Search the listing for the string "ονομάστηκε". Copy every line that has it.

··········

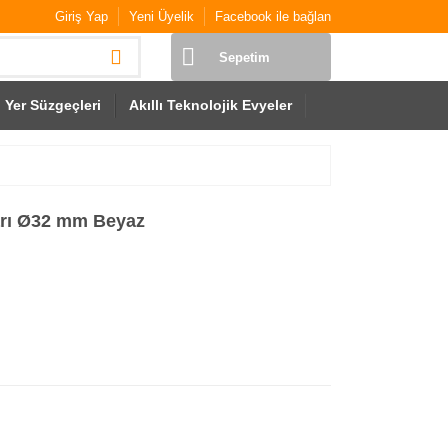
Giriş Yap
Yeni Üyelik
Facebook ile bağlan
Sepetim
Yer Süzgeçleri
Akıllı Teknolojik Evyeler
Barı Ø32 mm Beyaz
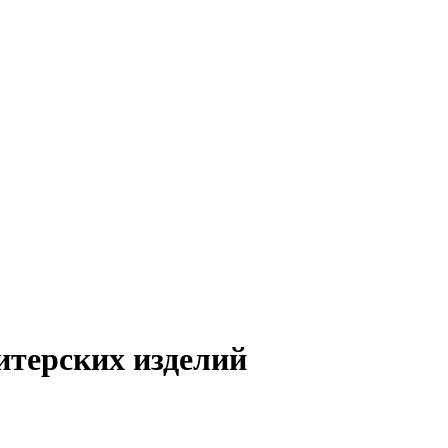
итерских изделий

··········

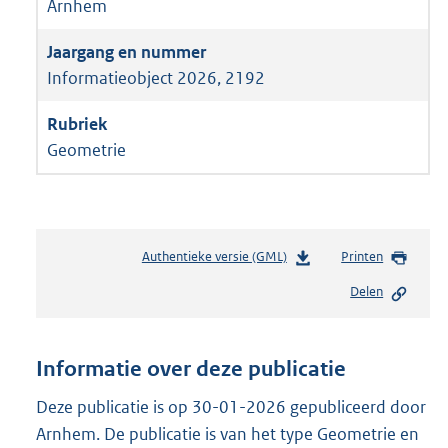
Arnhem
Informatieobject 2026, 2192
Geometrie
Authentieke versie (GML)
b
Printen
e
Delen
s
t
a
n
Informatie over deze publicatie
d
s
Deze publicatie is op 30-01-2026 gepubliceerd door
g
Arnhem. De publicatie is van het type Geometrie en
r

··········

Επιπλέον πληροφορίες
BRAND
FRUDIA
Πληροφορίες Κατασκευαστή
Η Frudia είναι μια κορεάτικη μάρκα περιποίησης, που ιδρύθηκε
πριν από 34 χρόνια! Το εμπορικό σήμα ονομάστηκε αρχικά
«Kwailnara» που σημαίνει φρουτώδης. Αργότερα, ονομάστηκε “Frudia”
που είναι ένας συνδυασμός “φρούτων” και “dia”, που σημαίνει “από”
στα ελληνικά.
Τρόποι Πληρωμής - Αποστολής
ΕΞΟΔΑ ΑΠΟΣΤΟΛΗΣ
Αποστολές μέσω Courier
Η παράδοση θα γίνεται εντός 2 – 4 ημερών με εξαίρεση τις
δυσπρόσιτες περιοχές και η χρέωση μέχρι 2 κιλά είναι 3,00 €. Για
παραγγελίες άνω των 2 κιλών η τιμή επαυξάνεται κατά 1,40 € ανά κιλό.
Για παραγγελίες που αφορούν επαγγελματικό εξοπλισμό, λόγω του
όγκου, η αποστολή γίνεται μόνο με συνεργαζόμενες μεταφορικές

··········

### WRITTEN ANSWER
πριν από 34 χρόνια! Το εμπορικό σήμα ονομάστηκε αρχικά
«Kwailnara» που σημαίνει φρουτώδης. Αργότερα, ονομάστηκε “Frudia”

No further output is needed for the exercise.